Rising stars trade swords at Alpharetta's Epic Fencing Club

Fencers say, if the average fan at home should know anything when tuning in to this upcoming Summer Olympics, it’s that fencing is like a physical chess match.

And tucked away here in Alpharetta is a chessboard for such athletes, at Epic Fencing Club – led by Dmitri Romankov – a historic figure in the fencing world, now head coach for SCAD Atlanta – and who is currently molding young talent at fencing summer camp.

"Around the Olympic Games, I talk with club owners around the country, and there's a lot of kids coming, because people say like, 'Mom, I want to be like Lee Kiefer!'" Romankov said.

Dmitri Romankov

And who’s Lee Kiefer? Only the sport’s biggest American star, after winning gold in the Tokyo 2020 Summer Olympics.

But Team USA is one admired around the fencing world – just ask one of Romankov’s SCAD Atlanta fencers from Belarus.

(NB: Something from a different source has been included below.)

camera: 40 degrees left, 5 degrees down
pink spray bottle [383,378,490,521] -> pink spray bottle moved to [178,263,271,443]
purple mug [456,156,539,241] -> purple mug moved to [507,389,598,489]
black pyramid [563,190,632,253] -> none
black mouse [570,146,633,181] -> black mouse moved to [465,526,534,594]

"I think there's so many clubs in the U.S., in Georgia, in the Atlanta area – literally everywhere you go there's a fencing club," said Yana Andreyenka, a graduate student in SCAD Atlanta's fencing program. "People have heard of fencing, but they never knew how good the American team actually is."

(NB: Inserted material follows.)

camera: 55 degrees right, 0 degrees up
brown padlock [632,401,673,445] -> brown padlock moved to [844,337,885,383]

So, how did this premier fencing program come to Alpharetta? SCAD Atlanta offered Romankov the job when he was an assistant coach at Ohio State. And that’s all it took.

Next, he cast an international net to bring in some of the world’s best junior talent.

"It was like going to space, to the moon, it's like super far (from home in Belarus)," Andreyenka said. "But even when I was back home, I was constantly watching the competitions of the American fencers. A lot of fencers that I've looked up to in my fencing journey are actually from the U.S., so it's been very exciting but also very challenging."

The challenge is part of the attraction too – like for Carolina Stutchbury, who’s 18 years old now, but moved here at 11 and has been training with Romankov since – and as the Current Junior World  No. 1 is a rising star for her native Great Britain – coming off a bronze medal performance at the Senior European Championships.

"Last year, when I was training for the world championships and my EPIC Fencing teammates weren't really allowed to go, they still came to help me train for the tournament," Stutchbury said. "I did really well, and that wouldn't have been without them. So very honored to be part of this club."

And while the country names on their backs may differ, Epic Fencing Club is where they sharpen and perfect those chess moves together.